Some software wallets, like Bitcoin Core, require downloading a full copy of the blockchain onto your computer. These are called full nodes, and require more technical expertise and and a lot of storage space. It also takes a lot of time to download the full blockchain before you can start making any transactions.

“Light wallets,” like Jaxx, are much more friendly to beginners and don’t require downloading the blockchain. These can be easily run on a mobile device like an iPhone and used for day-to-day transacting on the go – as long as you have the device with you, you can access your bitcoin.

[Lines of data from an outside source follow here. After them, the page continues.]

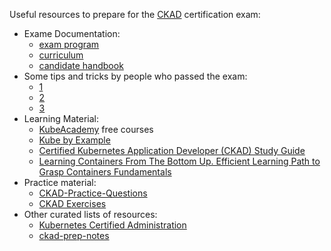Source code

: Useful resources to prepare for the [CKAD](https://training.linuxfoundation.org/certification/certified-kubernetes-application-developer-ckad/) certification exam:
- Exame Documentation:
  - [exam program](https://www.cncf.io/certification/ckad/)
  - [curriculum](https://github.com/cncf/curriculum)
  - [candidate handbook](https://docs.linuxfoundation.org/tc-docs/certification/lf-candidate-handbook)
- Some tips and tricks by people who passed the exam:
  - [1](https://medium.com/marcus-tee-anytime/certified-kubernetes-application-developer-ckad-learnings-tips-cc83c12ed555)
  - [2](https://www.freecodecamp.org/news/how-to-become-a-certified-kubernetes-application-developer/)
  - [3](https://dzone.com/articles/how-to-prepare-for-ckad-and-cka-certification)
- Learning Material:
  - [KubeAcademy](https://kube.academy/) free courses
  - [Kube by Example](https://kubebyexample.com/)
  - [Certified Kubernetes Application Developer (CKAD) Study Guide](https://www.oreilly.com/library/view/certified-kubernetes-application/9781492083726/)
  - [Learning Containers From The Bottom Up. Efficient Learning Path to Grasp Containers Fundamentals](https://iximiuz.com/en/posts/container-learning-path/)
- Practice material:
  - [CKAD-Practice-Questions](https://github.com/bbachi/CKAD-Practice-Questions)
  - [CKAD Exercises](https://github.com/dgkanatsios/CKAD-exercises)
- Other curated lists of resources:
  - [Kubernetes Certified Administration](https://github.com/walidshaari/Kubernetes-Certified-Administrator)
  - [ckad-prep-notes](https://github.com/twajr/ckad-prep-notes)
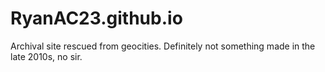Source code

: # RyanAC23.github.io

Archival site rescued from geocities. Definitely not something made in the late
2010s, no sir.
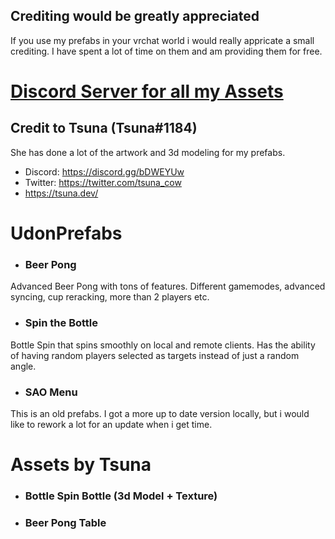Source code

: ## Crediting would be greatly appreciated
If you use my prefabs in your vrchat world i would really appricate a small crediting.
I have spent a lot of time on them and am providing them for free.

# [Discord Server for all my Assets](https://discord.thryrallo.de/)

## Credit to Tsuna (Tsuna#1184)
She has done a lot of the artwork and 3d modeling for my prefabs.
* Discord: https://discord.gg/bDWEYUw
* Twitter: https://twitter.com/tsuna_cow
* https://tsuna.dev/

# UdonPrefabs
* ### Beer Pong
Advanced Beer Pong with tons of features. Different gamemodes, advanced syncing, cup reracking, more than 2 players etc.

* ### Spin the Bottle
Bottle Spin that spins smoothly on local and remote clients.
Has the ability of having random players selected as targets instead of just a random angle.

* ### SAO Menu
This is an old prefabs. I got a more up to date version locally, but i would like to rework a lot for an update when i get time.

# Assets by Tsuna

* ### Bottle Spin Bottle (3d Model + Texture)
* ### Beer Pong Table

Software wallets store your keys on the device that’s running the software. Since these devices require an internet connection to function, there is always a potential for hackers to gain access to your keys by infecting your device with malware or viruses. There are measures you can take to help secure your wallet from malware, but it’s always a good idea to limit the amount of bitcoin you store on a software wallet to smaller amounts. You probably don’t want to keep your life savings here.

Cold storage.

If you want to store large sums of bitcoin for the long term, it’s worth investing in something like a hardware wallet.

Hardware wallets are specialized devices designed to store your keys securely. They connect to a software interface on a computer or smartphone with USB or NFC to authorize transactions. The private key is always kept segregated from the internet within the device, so there’s no need to worry about hackers stealing them. The Trezor and Ledger are the most popular hardware wallets on the market. They’ll set you back anywhere from $100 – $200. That may be too steep for someone just starting out with bitcoin, but it’s well worth it if you’re in it for the long run.

If you don’t want to spend that kind of money, you can just print your keys onto a piece of paper or something more durable like plastic or metal. The bitcoin community calls that a paper wallet. Paper wallets offer a low-tech, but highly secure means of storing bitcoin long term. As long as you keep the paper somewhere safe, there’s no risk of your keys being stolen by hackers. Offline storage is also often referred to as cold storage as you can not spend bitcoin from a paper wallet, but only withdrawal all of it one time by depositing it to a software wallet.